The opening of this retrospective exhibition at the Montreal Museum of Fine Arts has flown surprisingly under the radar for being so close to New York City. Curated by the French costume historian Florence Müller, the emphasis is on the dialogue between Yves Saint Laurent and art, both in terms of considering his garments as actual art objects and in recognition of his inspirations found in art. The display is broken into four themes: sketches, gender-bending, color usage and lyricism. The exhibition includes over 160 looks spanning his entire career culled from over 5000 ensembles and 15000 objects belonging to the Fondation Pierre Bergé – Yves Saint Laurent.

The museum’s website, while lacking a bit in object photographs, does have a few video clips along with brief biographical notes on his life.

Montreal Museum of Fine Arts The exhibition runs from May 29 to September 28, 2008, before moving on the Fine Arts Museum of San Francisco.

Veronique Branquinho exhibition

VB, Autumn/Winter 00-01, Photo Annick Geenen (All photos courtesy of MoMu)

If in Belgium this summer, don’t miss the exhibition dedicated to Veronique Branquinho currently on view at the ModeMuseum in Antwerp. As an accompanying article by Cathy Horyn explains, Branquinho—the daughter of a Portuguese father and a Flemish mother—emerged in the generation of Belgian designers following the Antwerp 6. After her studies at the Royal Academy of Fine Arts, she presented her first collection in Paris in 1997 as a series of photographs featuring a white-robed woman running through a forest and was soon embraced by the celebral fashion establishment.
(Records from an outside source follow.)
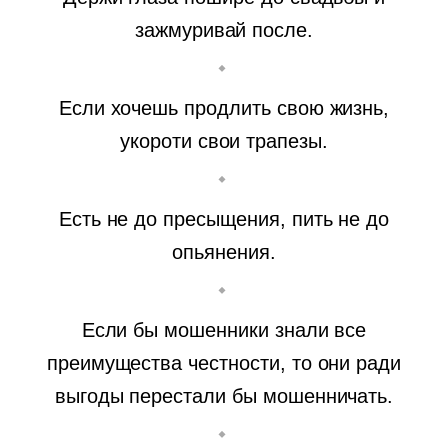
зажмуривай после.
Если хочешь продлить свою жизнь,
укороти свои трапезы.
Есть не до пресыщения, пить не до
опьянения.
Если бы мошенники знали все
преимущества честности, то они ради
выгоды перестали бы мошенничать.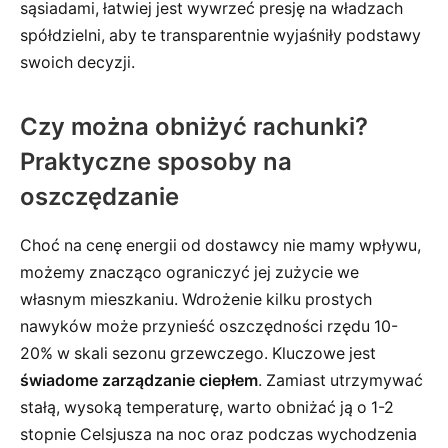
sąsiadami, łatwiej jest wywrzeć presję na władzach
spółdzielni, aby te transparentnie wyjaśniły podstawy
swoich decyzji.
Czy można obniżyć rachunki?
Praktyczne sposoby na
oszczędzanie
Choć na cenę energii od dostawcy nie mamy wpływu,
możemy znacząco ograniczyć jej zużycie we
własnym mieszkaniu. Wdrożenie kilku prostych
nawyków może przynieść oszczędności rzędu 10-
20% w skali sezonu grzewczego. Kluczowe jest
świadome zarządzanie ciepłem
. Zamiast utrzymywać
stałą, wysoką temperaturę, warto obniżać ją o 1-2
stopnie Celsjusza na noc oraz podczas wychodzenia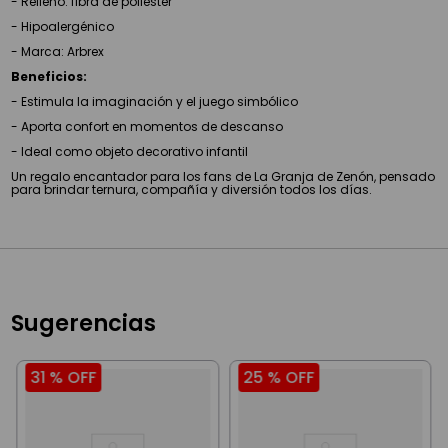
- Relleno: fibra de poliéster
- Hipoalergénico
- Marca: Arbrex
Beneficios:
- Estimula la imaginación y el juego simbólico
- Aporta confort en momentos de descanso
- Ideal como objeto decorativo infantil
Un regalo encantador para los fans de La Granja de Zenón, pensado
para brindar ternura, compañía y diversión todos los días.
Sugerencias
31 %
OFF
25 %
OFF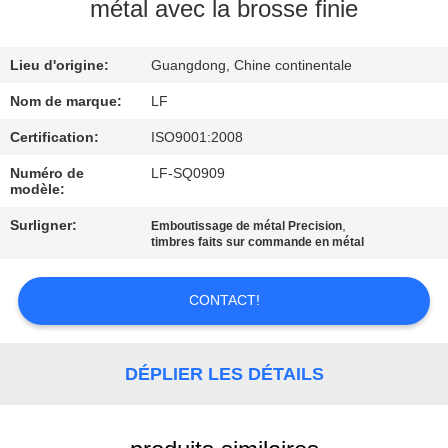
NOUS
métal avec la brosse finie
Lieu d'origine:
Guangdong, Chine continentale
VISITE
DE
Nom de marque:
LF
L'USINE
Certification:
ISO9001:2008
Numéro de
LF-SQ0909
modèle:
CONTRÔLE
Surligner:
,
Emboutissage de métal Precision
DE
timbres faits sur commande en métal
LA
QUALITÉ
CONTACT!
NOUS
DÉPLIER LES DÉTAILS
CONTACTER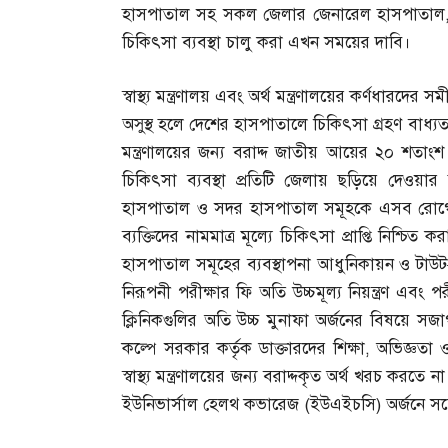
হাসপাতাল সহ সকল জেলার জেনারেল হাসপাতাল
চিকিৎসা ব্যবস্থা চালু করা এখন সময়ের দাবি।
স্বাস্থ্য মন্ত্রণালয় এবং অর্থ মন্ত্রণালয়ের কর্ণধার
অসুস্থ হলে দেশের হাসপাতালে চিকিৎসা গ্রহণ বাধ্
মন্ত্রণালয়ের জন্য বরাদ্দ জাতীয় আয়ের ২০ শতাং
চিকিৎসা ব্যবস্থা প্রতিটি জেলায় ছড়িয়ে দেও
হাসপাতাল ও সদর হাসপাতাল সমূহকে এসব রোগে
ব্যক্তিদের নামমাত্র মূল্যে চিকিৎসা প্রাপ্তি নিশ্চিত কর
হাসপাতাল সমূহের ব্যবস্থাপনা আধুনিকায়ন ও টাউট
নিরূপনী পরীক্ষার ফি অতি উচ্চমূল্য নিয়ন্ত্রণ এব
ক্লিনিকগুলির অতি উচ্চ মুনাফা অর্জনের বিষয়ে সজাগ
কল্পে সরকার কর্তৃক ডাক্তারদের শিক্ষা
,
অভিজ্ঞতা 
স্বাস্থ্য মন্ত্রণালয়ের জন্য বরাদ্দকৃত অর্থ খরচ করতে
ইউনিভার্সাল হেলথ কভারেজ
(
ইউএইচসি
)
অর্জনে সচ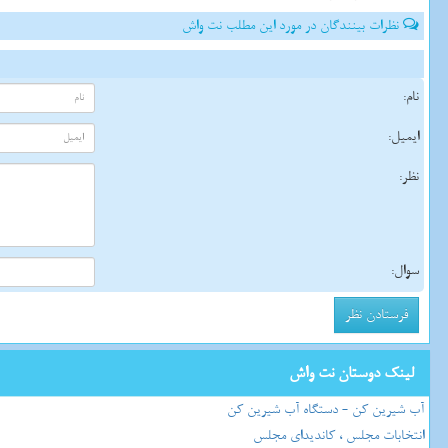
نظرات بینندگان در مورد این مطلب نت واش
نام:
ایمیل:
نظر:
سوال:
لینک دوستان نت واش
آب شیرین کن - دستگاه آب شیرین کن
انتخابات مجلس ، کاندیدای مجلس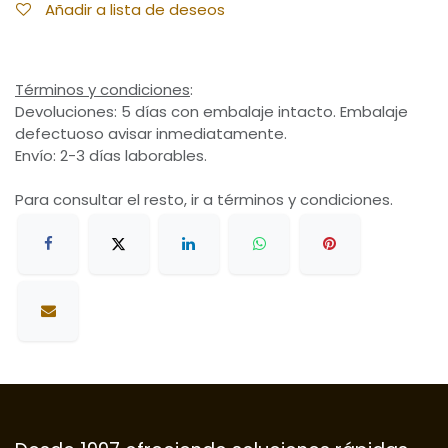
Añadir a lista de deseos
Términos y condiciones
:
Devoluciones: 5 días con embalaje intacto. Embalaje
defectuoso avisar inmediatamente.
Envío: 2-3 días laborables.
Para consultar el resto, ir a términos y condiciones.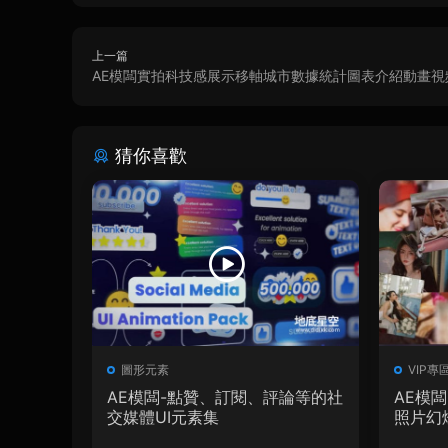
上一篇
AE模闆實拍科技感展示移軸城市數據統計圖表介紹動畫視
猜你喜歡
圖形元素
VIP專
AE模闆-點贊、訂閱、評論等的社
AE模
交媒體UI元素集
照片幻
Recounting the ambivalent position Branquinho occupies in the over-signifying market-driven and spectacle-laden fashion world, Horyn writes of the Belgian designer’s work:

“Over time, her work would encompass many of her character traits such as independence, self-reliance, tenacity, and perhaps, above all, mystery. Even if clothes cannot adequately express the complexities of human behavior, Branquinho seems to approach design with idea that not everything needs to be explained or understood.”

VB, Spring/Summer 2000, Photo Jean François Carly

On Fashion Curation

Specter When Fashion Turns BackSpecter: When Fashion Turns Back (V&A, 2005)

Don't miss the new issue of Fashion Theory, which is entirely dedicated to fashion curation. Edited by Alistair O’Neil, founder of the MA in Fashion Curation at the London College of Fashion (and, in the interest of full disclosure, one of my thesis advisors), it has a great range of engaging articles exhaustively covering debates on the topic, which have taken place across the academic, journalistic and museum realms.

Among the articles included is an assessment of the history and various iterations of the fashion designer retrospective and its attendant criticisms by N.J. Stevenson, as well as an account of the history of fashion photography in the museum by Val Williams, the director of the Centre for Photography and the Archive at LCF. Also included are articles by Amy de la Haye and Judith Clark, and an interview with Penny Martin of SHOWstudio (also a subject of the second issue of Fashion Projects), about the notion of virtual curatorial practice as it pertains to fashion.

In addition, the issue features a range of exhibition reviews: Caroline Evans reviews the recent Victoria and Albert exhibition "Surreal Things: Surrealism in Design." O'Neil reviews the ground-breaking exhibition by Judith Clark "Spectres: When Fashion Turns Back”—an exhibition which, in my opinion, highlighted the blurring of boundaries between curator and artist and exemplified howcuration can be understood as an artistic practice in its own right.